長野原草津口から日本ロマンチック街道(国292)を登りきった僕はめざとく店の軒先の日影を見つけ、傍らの自販機で炭酸ジュースを買い、飲みながら、へたりこんでしまったのでした。
それが25(土)の朝7:30頃のこと。
30分ほどじっとしていたら、なんとかカラダに力がみなぎってきた。おもむろに立ち、あたりを見回すと、そこにあったのは草津の住民の皆さんのための共同浴場「こぶしの湯」。
もらい湯をすることにしたのでした。
靴を脱ぎ、のれんをめくるとすぐ脱衣場。朝っぱらだけあって、先客はなし。
汗だくになって肌に張りついたタイツやらレーパンを脱ぎながら、拝読。
脱衣棚の上に置かれた木箱に寸志を入れて、と…
うっひょー!
蛇口からはとくとくと湯が落ち、湯船は湯であふれていましたよ。まさに源泉かけ流し!
そこはかとなく漂う硫黄臭、ただしその鼻につく香りの強さは湯畑ほどではなし。
湯をさっと手にすくう…あづいいいいっ!!!
激熱でした。思わず身悶えてしまうほど。
足先を浸け、なんとかふくらはぎまで湯に入れてみたものの…無理でした。命の危険を感じてしまいました。

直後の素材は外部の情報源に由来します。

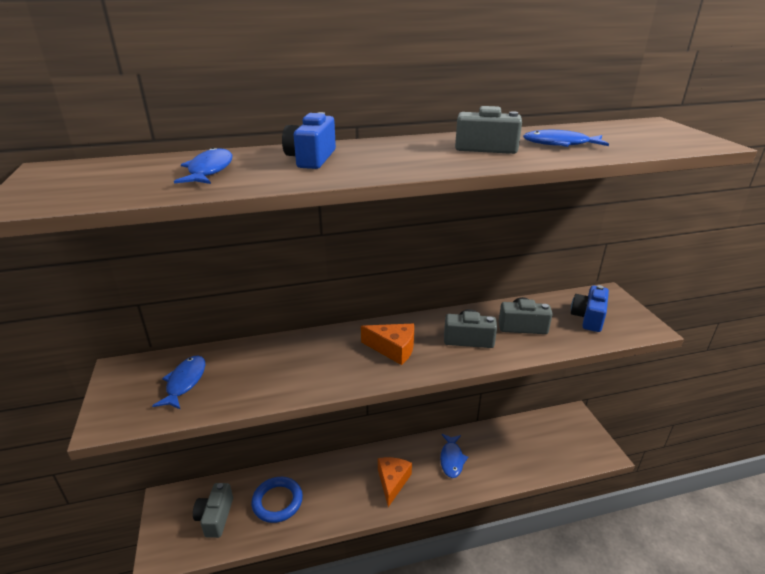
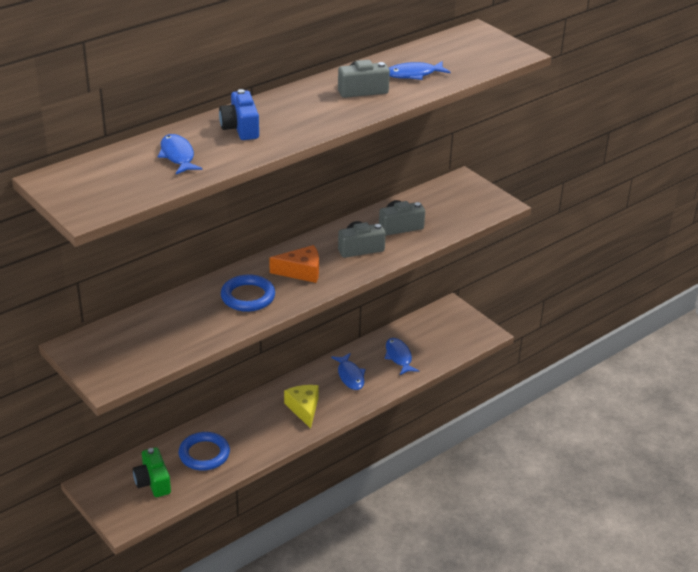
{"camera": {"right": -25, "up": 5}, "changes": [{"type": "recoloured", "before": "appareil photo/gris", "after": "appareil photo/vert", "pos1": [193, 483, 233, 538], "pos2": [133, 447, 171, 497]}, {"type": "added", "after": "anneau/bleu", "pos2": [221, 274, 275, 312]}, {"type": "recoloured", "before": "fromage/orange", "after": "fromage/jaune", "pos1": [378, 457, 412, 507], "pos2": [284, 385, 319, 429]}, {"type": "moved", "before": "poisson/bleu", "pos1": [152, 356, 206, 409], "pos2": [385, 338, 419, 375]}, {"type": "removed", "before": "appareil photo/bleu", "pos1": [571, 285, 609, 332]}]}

洗い場にホースのつながった水道の蛇口があるから、水で埋めることもできたけれど、ひとりおいらが浸かりたいがために水を大量に使うのは忍びなく…手桶でかけ湯をすることにしましたよ。
湯の手触りが、これがまたまろやかヌルヌルで素敵でした。湯をかけると、湯が肌を伝ったそばから、肌がツルツルしていくのがわかりました。湯の酸で肌についた排気ガスの粉じんやら、汗の塩を溶かすかのよう。
かけ湯をして、手で肌の湯を切って。カラダだけではなく、顔を洗い、しまいにはアタマから湯をかぶる始末。
そうしたらもう気分爽快そのもので。「こりゃ、直江津どころか、これからの渋峠すら無理なんじゃないか…」、さっきまでのそんなヘタレ気分もどこへいったのやら、軽快に渋峠へ向かうことができたのでした。